The Daily Star- Debate brightens International Day for the Disabled , December , 5, 2011

By Marie Dhumieres


BEIRUT: Activists are optimistic that steps toward the inclusion of the disabled will be taken after debates with government ministers on the occasion of the International Day of Persons with Disabilities.
The event held Saturday in Beirut was organized by a coalition of organizations defending the rights of people suffering from disabilities, and attended by Social Affairs Minister Wael Abu Faour, Education Minister Hasan Diab, Justice Minister Shakib Qortbawi and Labor Minister Charbel Nahhas.
“The event aimed at promoting disabled people’s right to inclusion” and calling for Lebanon’s ratification of the United Nations Convention on the Rights of Persons with Disabilities, explained Sylvanna Lakkis, the head of the Lebanese Union for Physically Disabled People, one of the organizers of the event.
“For the first time, we had serious discussions about problems and how to proceed to find solutions and go toward inclusion,” Lakkis told The Daily Star, praising ministers for unanimously acknowledging that the current situation was unsatisfying.
“We’re still very far from being able to live our life in dignity and independence,” she said, adding that 83 percent of the disabled in the country were unemployed, and that some 50 percent of the disabled still haven’t gone to school because of the lack of accessible infrastructure.
“It’s time for serious work, for different ministries to carry out their duties ... Until now we still suffer from everything we do or try to do,” she said, arguing that the state had the responsibility of achieving change and finally implementing the 2000 Disability Rights Law.
Abu Faour, who described the disability issue as a “human rights issue,” called for the law to be implemented and the government to “carry out its duty,” the National News Agency reported.
Addressing the audience, he said, “any state that doesn’t see you is a state that doesn’t have a heart, and any state that cannot benefit from your abilities is a state without a mind.
“What’s required of me is to change our outdated welfare system and I hope that soon, we will be able [to] announce that this has been achieved.”
He said his ministry was planning with an affiliated center to deal with violations of the rights of the disabled, and hoped progress on the U.N. convention’s ratification would take place despite current paralysis due to “political disputes.”
Qortbawi agreed, saying the 2000 law “is not being implemented as it should be, and we officials are not doing what we should.
“It’s not important that laws are approved. What’s important is to implement them,” he added.
For his part, Education Minister Diab said more than 3,500 pre-university students suffered from learning difficulties, and that his ministry’s goal was to “improve quality of basic education, especially for the weakest and most marginalized.”
He said his ministry will launch a support program for those suffering from learning disabilities in 100 public schools in January, as well as a program to develop the ability of teachers and administration to deal with disabled students, in a bid to “spread the culture of rights and equality.”
He also said the ministry would train experts to assess learning disabilities, and work on improving school infrastructure in order to enhance accessibility, reminding the audience that 100 schools had been equipped to receive disabled students in the past decade.

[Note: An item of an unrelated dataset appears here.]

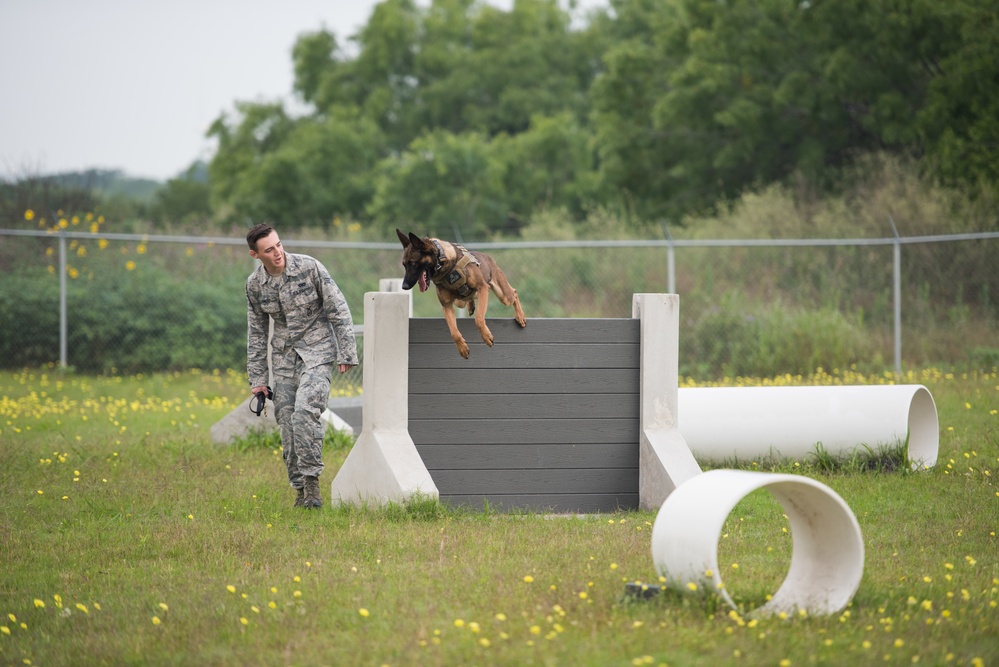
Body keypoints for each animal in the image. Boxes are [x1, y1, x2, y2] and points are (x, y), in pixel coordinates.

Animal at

Lakkis praised the “wonderful” Abu Faour, “who has already taken many practical steps” to ensure the rights of the disabled, and she described Diab as “very open” because he acknowledged the need for improvement and “promised to work with NGOs toward inclusion.”
She said organizers were “not happy with the current situation but pleased with [the ministers’] reaction. They promised to collaborate with us and take practical steps,” she said. “We will not live in the dark.”